Agentes de la Guardia Civil del Destacamento de Tráfico de Granadilla de Abona detuvieron a dos personas, un hombre de 35 años y una mujer de 24, tras interceptar un furgón en la TF-1, en el sur de Tenerife, que circulaba sin ITV ni seguro obligatorio. Lo que en principio parecía una simple infracción de tráfico terminó revelando algo mucho más grave.
Durante la identificación, los agentes detectaron un nerviosismo inusual tanto en el conductor como en su acompañante. Y fue esa actitud la que levantó sospechas, por lo que decidieron inspeccionar el compartimento de carga del vehículo.
Dentro hallaron varias cajas de cartón que ocultaban un alijo de 375 kilogramos de hachís.
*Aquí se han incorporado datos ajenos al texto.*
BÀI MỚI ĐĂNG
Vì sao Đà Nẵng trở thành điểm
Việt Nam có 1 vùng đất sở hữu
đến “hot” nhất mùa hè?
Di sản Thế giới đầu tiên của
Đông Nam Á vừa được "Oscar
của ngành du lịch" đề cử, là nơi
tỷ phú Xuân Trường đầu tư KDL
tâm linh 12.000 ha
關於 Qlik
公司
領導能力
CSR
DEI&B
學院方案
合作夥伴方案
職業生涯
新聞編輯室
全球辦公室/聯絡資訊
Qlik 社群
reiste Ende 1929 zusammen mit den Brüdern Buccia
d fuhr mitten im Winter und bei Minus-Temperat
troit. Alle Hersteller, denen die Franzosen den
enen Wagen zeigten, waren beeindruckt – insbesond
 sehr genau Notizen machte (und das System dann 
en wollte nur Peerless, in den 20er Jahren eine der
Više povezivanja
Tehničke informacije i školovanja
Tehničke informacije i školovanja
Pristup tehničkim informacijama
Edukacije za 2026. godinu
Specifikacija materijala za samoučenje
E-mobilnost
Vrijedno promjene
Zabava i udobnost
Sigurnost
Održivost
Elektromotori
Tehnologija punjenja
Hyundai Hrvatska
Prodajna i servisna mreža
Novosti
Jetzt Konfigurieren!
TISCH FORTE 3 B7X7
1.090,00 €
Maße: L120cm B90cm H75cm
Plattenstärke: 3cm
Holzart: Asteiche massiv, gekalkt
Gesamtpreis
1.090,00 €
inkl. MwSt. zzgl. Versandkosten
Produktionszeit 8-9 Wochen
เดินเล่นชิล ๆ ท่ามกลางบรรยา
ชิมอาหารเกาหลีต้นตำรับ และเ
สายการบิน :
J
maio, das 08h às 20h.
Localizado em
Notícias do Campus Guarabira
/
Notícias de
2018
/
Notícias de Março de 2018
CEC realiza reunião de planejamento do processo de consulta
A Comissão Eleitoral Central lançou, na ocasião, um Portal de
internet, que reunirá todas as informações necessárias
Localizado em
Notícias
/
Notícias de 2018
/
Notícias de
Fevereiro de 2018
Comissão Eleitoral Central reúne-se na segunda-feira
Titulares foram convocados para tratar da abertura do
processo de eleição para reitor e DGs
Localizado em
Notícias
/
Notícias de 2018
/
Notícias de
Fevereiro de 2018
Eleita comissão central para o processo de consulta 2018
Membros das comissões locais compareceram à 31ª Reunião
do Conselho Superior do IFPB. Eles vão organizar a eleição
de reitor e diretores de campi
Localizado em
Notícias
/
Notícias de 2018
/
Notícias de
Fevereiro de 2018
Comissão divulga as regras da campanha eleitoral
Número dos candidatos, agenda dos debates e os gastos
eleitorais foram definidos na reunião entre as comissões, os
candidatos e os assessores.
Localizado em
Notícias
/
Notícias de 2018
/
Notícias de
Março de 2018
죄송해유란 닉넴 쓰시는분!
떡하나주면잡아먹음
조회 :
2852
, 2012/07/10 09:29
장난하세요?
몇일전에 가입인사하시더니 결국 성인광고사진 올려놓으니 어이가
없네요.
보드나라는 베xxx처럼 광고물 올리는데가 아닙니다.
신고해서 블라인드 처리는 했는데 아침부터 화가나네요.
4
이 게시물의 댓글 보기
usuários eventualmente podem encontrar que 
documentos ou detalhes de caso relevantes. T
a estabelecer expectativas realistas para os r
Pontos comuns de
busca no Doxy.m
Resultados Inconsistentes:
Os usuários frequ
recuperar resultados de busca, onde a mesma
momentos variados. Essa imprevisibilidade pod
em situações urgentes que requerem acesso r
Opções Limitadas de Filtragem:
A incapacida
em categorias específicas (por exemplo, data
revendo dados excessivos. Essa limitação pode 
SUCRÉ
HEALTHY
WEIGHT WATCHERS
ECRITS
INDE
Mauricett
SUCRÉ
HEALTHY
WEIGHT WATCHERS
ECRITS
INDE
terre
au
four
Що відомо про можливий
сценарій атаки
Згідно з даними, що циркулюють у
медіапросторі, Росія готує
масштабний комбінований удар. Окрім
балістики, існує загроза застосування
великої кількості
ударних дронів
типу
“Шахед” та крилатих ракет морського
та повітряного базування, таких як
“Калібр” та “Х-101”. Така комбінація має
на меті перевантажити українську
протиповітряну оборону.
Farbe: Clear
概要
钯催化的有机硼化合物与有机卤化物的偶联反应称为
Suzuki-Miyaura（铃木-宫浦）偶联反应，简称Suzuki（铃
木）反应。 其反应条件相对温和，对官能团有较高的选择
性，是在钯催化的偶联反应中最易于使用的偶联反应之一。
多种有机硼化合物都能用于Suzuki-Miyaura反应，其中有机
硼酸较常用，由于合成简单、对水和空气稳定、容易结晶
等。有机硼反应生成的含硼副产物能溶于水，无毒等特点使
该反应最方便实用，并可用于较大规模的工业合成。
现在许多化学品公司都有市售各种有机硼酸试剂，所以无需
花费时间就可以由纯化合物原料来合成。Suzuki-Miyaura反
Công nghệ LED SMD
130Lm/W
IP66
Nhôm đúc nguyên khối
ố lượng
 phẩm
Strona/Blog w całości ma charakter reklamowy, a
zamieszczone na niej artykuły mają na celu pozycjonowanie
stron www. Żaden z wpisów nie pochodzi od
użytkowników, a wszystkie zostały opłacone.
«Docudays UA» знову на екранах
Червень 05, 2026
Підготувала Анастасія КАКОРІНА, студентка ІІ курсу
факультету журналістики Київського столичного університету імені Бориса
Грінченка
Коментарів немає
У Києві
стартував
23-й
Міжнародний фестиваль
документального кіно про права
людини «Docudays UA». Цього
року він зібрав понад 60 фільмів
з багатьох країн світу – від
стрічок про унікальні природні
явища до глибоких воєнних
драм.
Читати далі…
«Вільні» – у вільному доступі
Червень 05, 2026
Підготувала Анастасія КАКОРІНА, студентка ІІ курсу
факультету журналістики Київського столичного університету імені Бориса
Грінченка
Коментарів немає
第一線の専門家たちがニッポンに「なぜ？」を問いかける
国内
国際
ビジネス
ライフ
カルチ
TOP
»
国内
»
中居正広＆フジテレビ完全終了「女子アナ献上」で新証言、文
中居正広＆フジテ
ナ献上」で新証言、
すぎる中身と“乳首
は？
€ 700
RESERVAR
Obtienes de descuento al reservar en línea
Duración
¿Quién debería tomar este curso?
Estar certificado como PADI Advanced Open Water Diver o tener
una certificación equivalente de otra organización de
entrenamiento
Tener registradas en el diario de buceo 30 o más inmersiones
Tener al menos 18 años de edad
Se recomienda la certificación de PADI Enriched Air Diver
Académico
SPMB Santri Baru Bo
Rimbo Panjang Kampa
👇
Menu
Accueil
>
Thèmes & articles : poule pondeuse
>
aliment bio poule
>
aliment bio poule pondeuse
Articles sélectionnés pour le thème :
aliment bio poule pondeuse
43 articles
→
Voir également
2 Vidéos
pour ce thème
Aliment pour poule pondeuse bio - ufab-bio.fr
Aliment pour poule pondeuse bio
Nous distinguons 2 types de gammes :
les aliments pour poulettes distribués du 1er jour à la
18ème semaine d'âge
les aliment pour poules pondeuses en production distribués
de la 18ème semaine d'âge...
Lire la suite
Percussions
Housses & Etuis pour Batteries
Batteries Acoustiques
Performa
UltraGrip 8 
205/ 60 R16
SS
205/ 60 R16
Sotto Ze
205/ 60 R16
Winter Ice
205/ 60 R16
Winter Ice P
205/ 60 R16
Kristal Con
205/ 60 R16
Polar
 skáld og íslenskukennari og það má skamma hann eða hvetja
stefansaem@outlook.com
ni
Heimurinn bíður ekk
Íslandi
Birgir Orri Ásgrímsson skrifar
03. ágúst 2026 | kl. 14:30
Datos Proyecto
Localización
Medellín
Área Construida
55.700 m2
La magnitud del hallazgo sorprendió incluso a los propios agentes, que “no daban crédito” a la cantidad de droga transportada en un vehículo que ni siquiera estaba en condiciones legales para circular.

Un control rutinario que terminó en detención
El vehículo fue detenido en el marco de uno de los dispositivos habituales de la Agrupación de Tráfico de la Guardia Civil, destinados a comprobar que los conductores cumplen con la normativa vigente.
Tras el hallazgo, los ocupantes del furgón fueron arrestados por un delito de tráfico de drogas, y las sustancias intervenidas quedaron a disposición judicial.
Posibles consecuencias
El hachís contiene tetrahidrocannabinol (THC), por lo que se considera sustancia que causa grave daño a la salud (igual que la cocaína o la heroína), y el artículo 368 del Código Penal es muy claro al respecto: “Los que ejecuten actos de cultivo, elaboración, tráfico o promuevan, favorezcan o faciliten el consumo ilegal de drogas […] serán castigados con penas de prisión de 3 a 6 años y multa del tanto al triplo del valor de la droga”.
Además de la pena de prisión, el tribunal impone una multa equivalente al valor de la droga intervenida, que puede superar cientos de miles de euros según la valoración pericial.